▶ _About this exercise_: Look below for the line containing "(541) | (542) |"; from there through the line containing "contracts as at December 31, 2021).", both lines included, please set down each line exactly and nothing else.

(Items listed in a dataset)

# # # # #

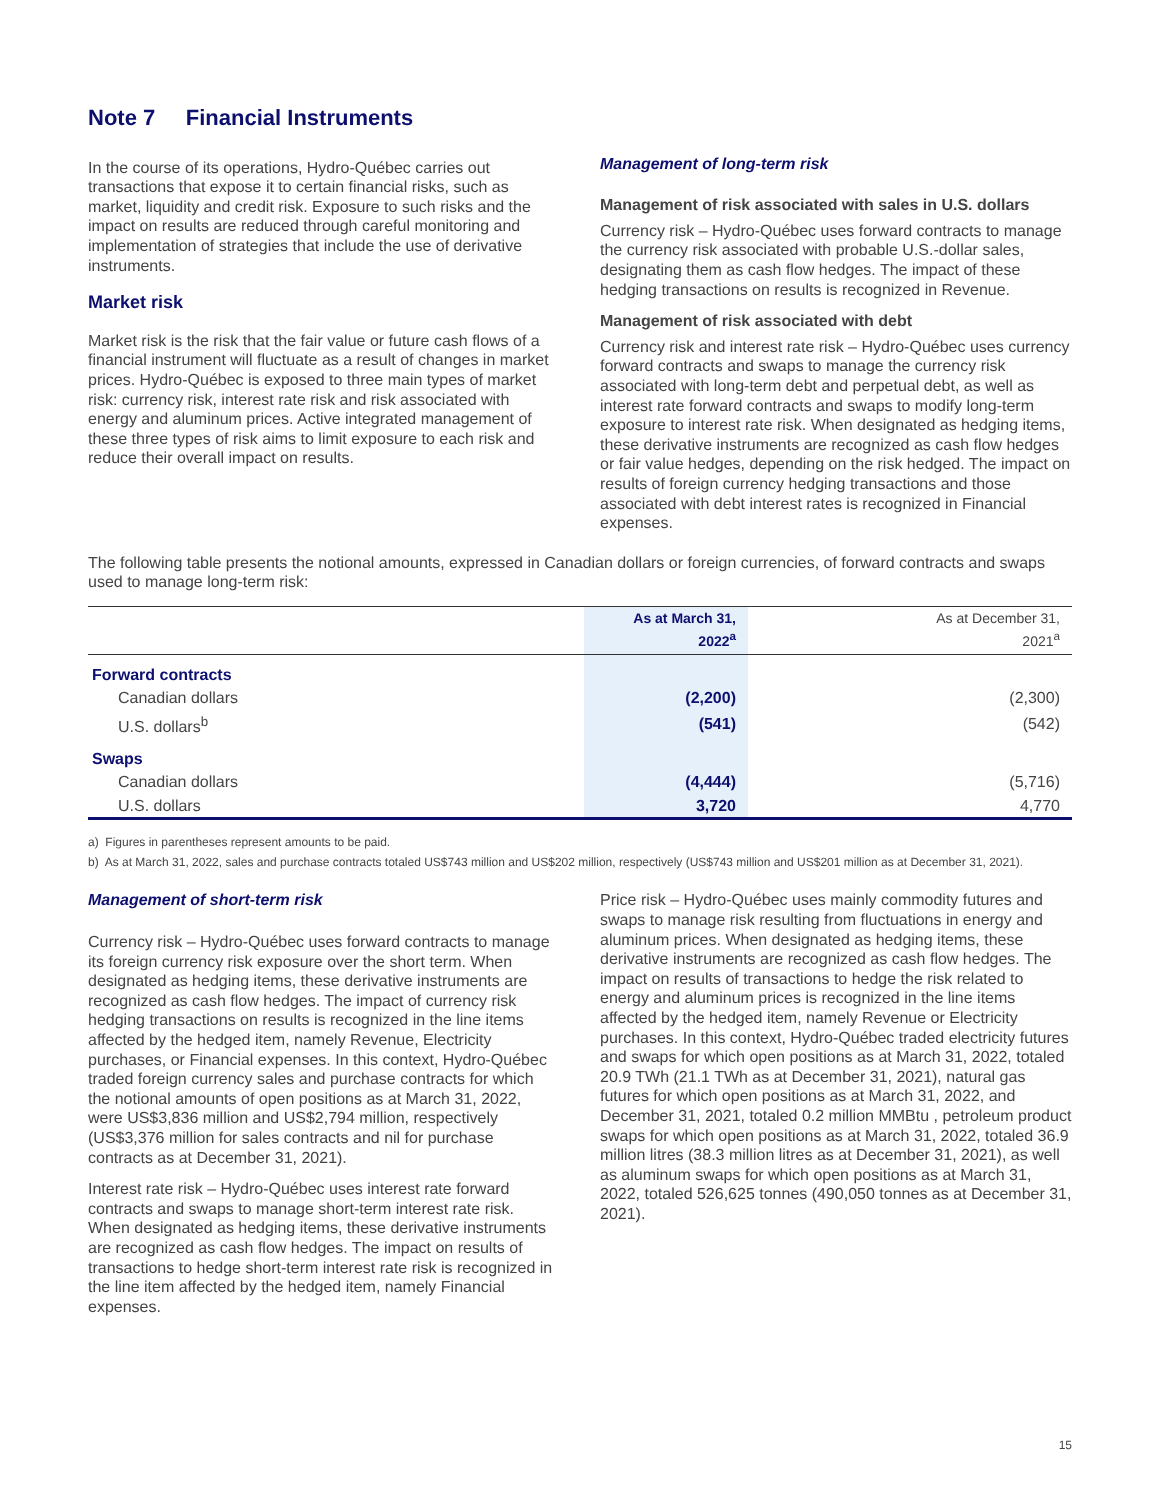Note 7 Financial Instruments
In the course of its operations, Hydro-Québec carries out transactions that expose it to certain financial risks, such as market, liquidity and credit risk. Exposure to such risks and the impact on results are reduced through careful monitoring and implementation of strategies that include the use of derivative instruments.
Market risk
Market risk is the risk that the fair value or future cash flows of a financial instrument will fluctuate as a result of changes in market prices. Hydro-Québec is exposed to three main types of market risk: currency risk, interest rate risk and risk associated with energy and aluminum prices. Active integrated management of these three types of risk aims to limit exposure to each risk and reduce their overall impact on results.
Management of long-term risk
Management of risk associated with sales in U.S. dollars
Currency risk – Hydro-Québec uses forward contracts to manage the currency risk associated with probable U.S.-dollar sales, designating them as cash flow hedges. The impact of these hedging transactions on results is recognized in Revenue.
Management of risk associated with debt
Currency risk and interest rate risk – Hydro-Québec uses currency forward contracts and swaps to manage the currency risk associated with long-term debt and perpetual debt, as well as interest rate forward contracts and swaps to modify long-term exposure to interest rate risk. When designated as hedging items, these derivative instruments are recognized as cash flow hedges or fair value hedges, depending on the risk hedged. The impact on results of foreign currency hedging transactions and those associated with debt interest rates is recognized in Financial expenses.
The following table presents the notional amounts, expressed in Canadian dollars or foreign currencies, of forward contracts and swaps used to manage long-term risk:
| | As at March 31, 2022<sup>a</sup> | As at December 31, 2021<sup>a</sup> |
| --- | --- | --- |
| Forward contracts | | |
| Canadian dollars | (2,200) | (2,300) |
| U.S. dollars<sup>b</sup> | (541) | (542) |
| Swaps | | |
| Canadian dollars | (4,444) | (5,716) |
| U.S. dollars | 3,720 | 4,770 |
a) Figures in parentheses represent amounts to be paid.
b) As at March 31, 2022, sales and purchase contracts totaled US$743 million and US$202 million, respectively (US$743 million and US$201 million as at December 31, 2021).
Management of short-term risk
Currency risk – Hydro-Québec uses forward contracts to manage its foreign currency risk exposure over the short term. When designated as hedging items, these derivative instruments are recognized as cash flow hedges. The impact of currency risk hedging transactions on results is recognized in the line items affected by the hedged item, namely Revenue, Electricity purchases, or Financial expenses. In this context, Hydro-Québec traded foreign currency sales and purchase contracts for which the notional amounts of open positions as at March 31, 2022, were US$3,836 million and US$2,794 million, respectively (US$3,376 million for sales contracts and nil for purchase contracts as at December 31, 2021).
Interest rate risk – Hydro-Québec uses interest rate forward contracts and swaps to manage short-term interest rate risk. When designated as hedging items, these derivative instruments are recognized as cash flow hedges. The impact on results of transactions to hedge short-term interest rate risk is recognized in the line item affected by the hedged item, namely Financial expenses.
Price risk – Hydro-Québec uses mainly commodity futures and swaps to manage risk resulting from fluctuations in energy and aluminum prices. When designated as hedging items, these derivative instruments are recognized as cash flow hedges. The impact on results of transactions to hedge the risk related to energy and aluminum prices is recognized in the line items affected by the hedged item, namely Revenue or Electricity purchases. In this context, Hydro-Québec traded electricity futures and swaps for which open positions as at March 31, 2022, totaled 20.9 TWh (21.1 TWh as at December 31, 2021), natural gas futures for which open positions as at March 31, 2022, and December 31, 2021, totaled 0.2 million MMBtu , petroleum product swaps for which open positions as at March 31, 2022, totaled 36.9 million litres (38.3 million litres as at December 31, 2021), as well as aluminum swaps for which open positions as at March 31, 2022, totaled 526,625 tonnes (490,050 tonnes as at December 31, 2021).
15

# # # # #

▶ _Exercise solution_:
| U.S. dollars<sup>b</sup> | (541) | (542) |
| Swaps | | |
| Canadian dollars | (4,444) | (5,716) |
| U.S. dollars | 3,720 | 4,770 |
a) Figures in parentheses represent amounts to be paid.
b) As at March 31, 2022, sales and purchase contracts totaled US$743 million and US$202 million, respectively (US$743 million and US$201 million as at December 31, 2021).
Management of short-term risk
Currency risk – Hydro-Québec uses forward contracts to manage its foreign currency risk exposure over the short term. When designated as hedging items, these derivative instruments are recognized as cash flow hedges. The impact of currency risk hedging transactions on results is recognized in the line items affected by the hedged item, namely Revenue, Electricity purchases, or Financial expenses. In this context, Hydro-Québec traded foreign currency sales and purchase contracts for which the notional amounts of open positions as at March 31, 2022, were US$3,836 million and US$2,794 million, respectively (US$3,376 million for sales contracts and nil for purchase contracts as at December 31, 2021).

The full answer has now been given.